What’s the big idea?  For a variety of reasons, mostly about OECD country politics, the World Bank adopted a “dollar a day” standard of poverty, which by the name of “extreme poverty” became a key feature of development discussions. I argue that everything is fundamentally wrong with low-bar poverty and that the only legitimate poverty target is a “high bar” line, more like 10 or 15 dollars a day than a dollar day.

Who is not poor?  Dreaming of a World Truly Free of Poverty.” World Bank Research Observer, Spring 2006. I argue the World Bank should adopt not a penurious poverty line of a “dollar a day” but the poverty lines of its shareholders.

Video of a speech I gave at the HKS Center for International Development‘s Global Empowerment meetings in 2013 arguing against eradicating “dollar a day” poverty as a global goal.

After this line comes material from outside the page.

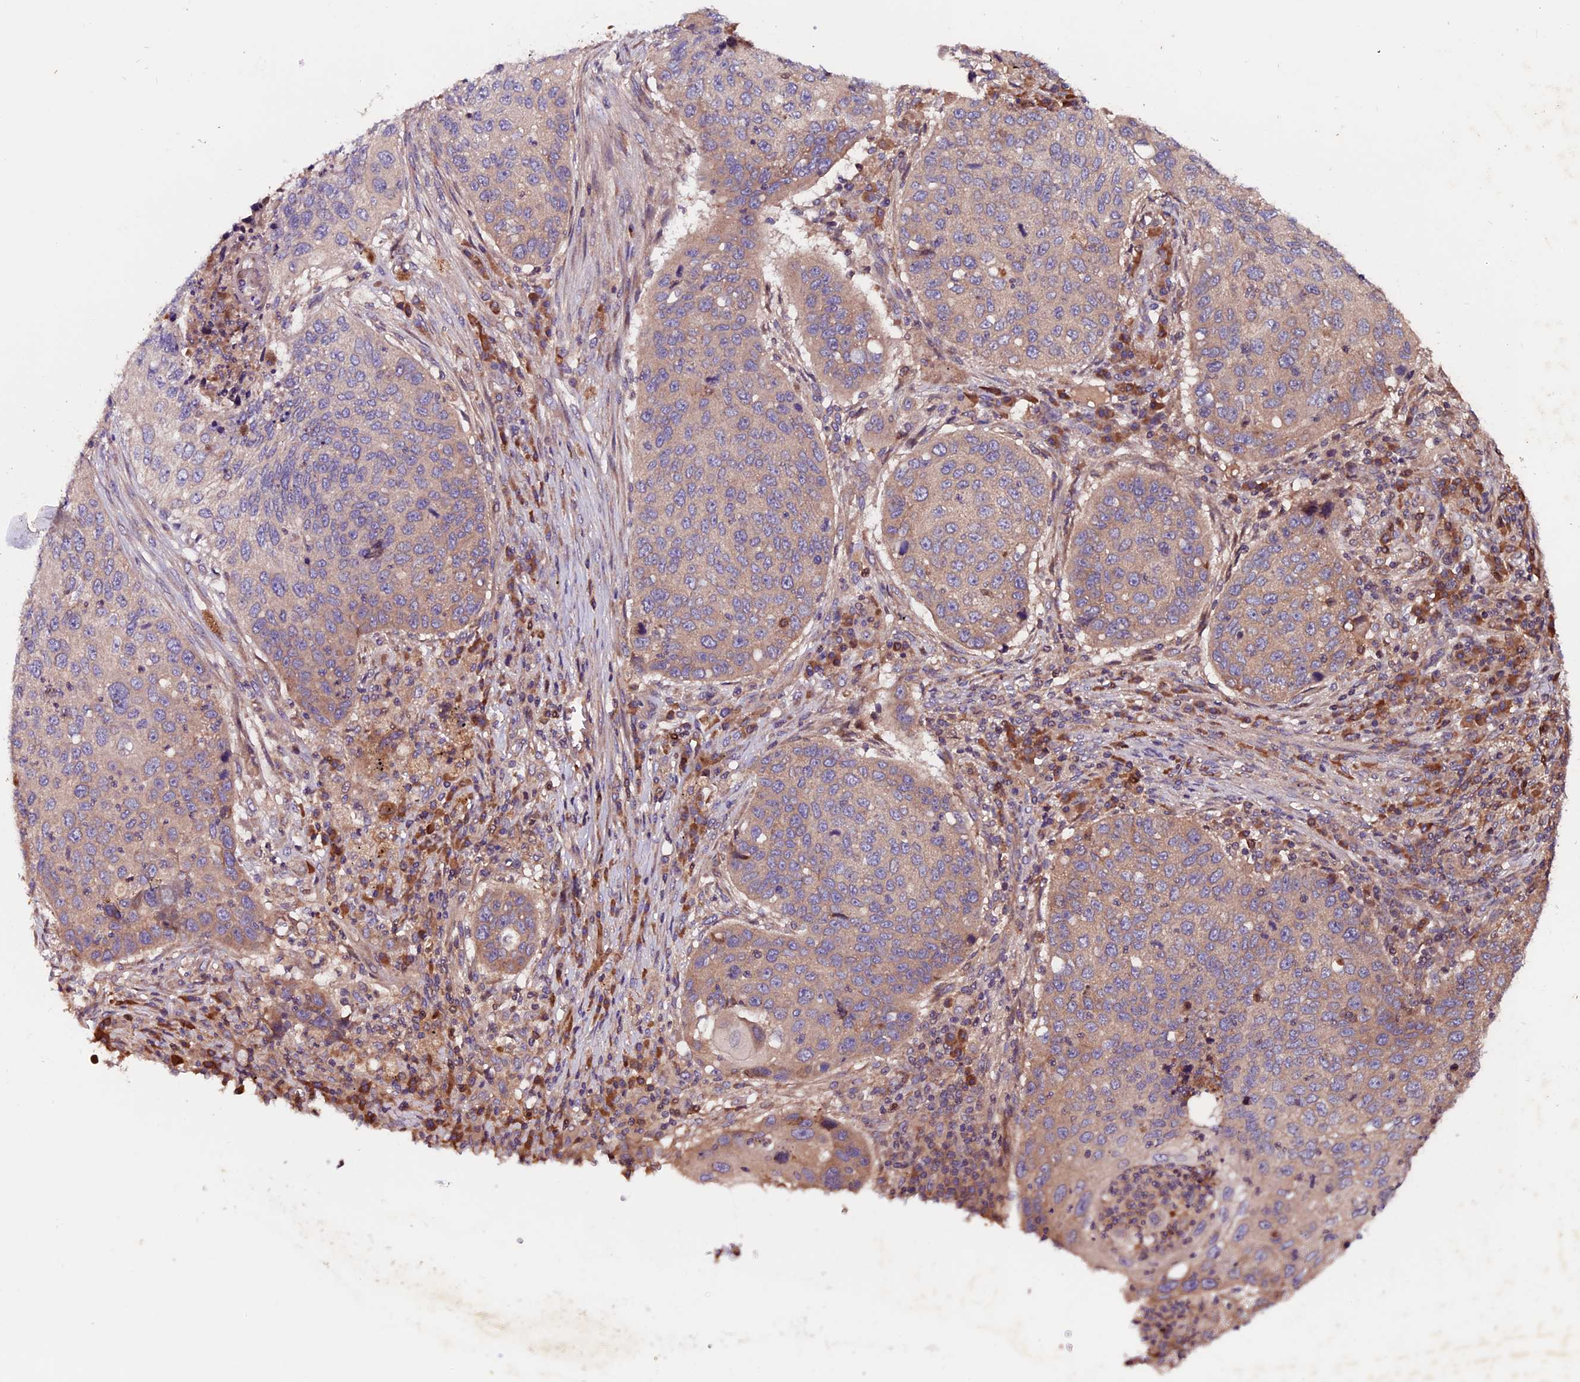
{"staining": {"intensity": "weak", "quantity": "<25%", "location": "cytoplasmic/membranous"}, "tissue": "lung cancer", "cell_type": "Tumor cells", "image_type": "cancer", "snomed": [{"axis": "morphology", "description": "Squamous cell carcinoma, NOS"}, {"axis": "topography", "description": "Lung"}], "caption": "IHC histopathology image of neoplastic tissue: squamous cell carcinoma (lung) stained with DAB exhibits no significant protein positivity in tumor cells.", "gene": "ZNF598", "patient": {"sex": "female", "age": 63}}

In this blog I argue that the “dollar a day” standard has been adopted because it is analytically wrong–in politically convenient ways. By drawing a low-bar poverty line it makes it seem as if “the rich” of poor countries are as well off as “the poor” from rich countries–which is just false, but conveniently false for OECD countries trying to reduce their commitment to development.

There is no line.  The measures of poverty that report numbers of poor in the world depend on a poverty line. But there is no line. With water there is a line. Below 0 degree Celsius water is a solid. Above water is a liquid. At a line (which of course can be labeled 0 C or 32 F or anything) there is a phase transition. But with human well-being and income there is no phase transition–people get better off materially (and in subjective assessment of life satisfaction) as their incomes get higher–but there is no line.

Developing country democracies cannot adopt “eradication of extreme poverty” as their primary objective as, along with many other reasons, in almost none of the top 20 largest developing countries is the median voter below the penurious poverty line the global elites want to push on poor countries. The “eradication of extreme poverty” is a development agenda without any developing countries.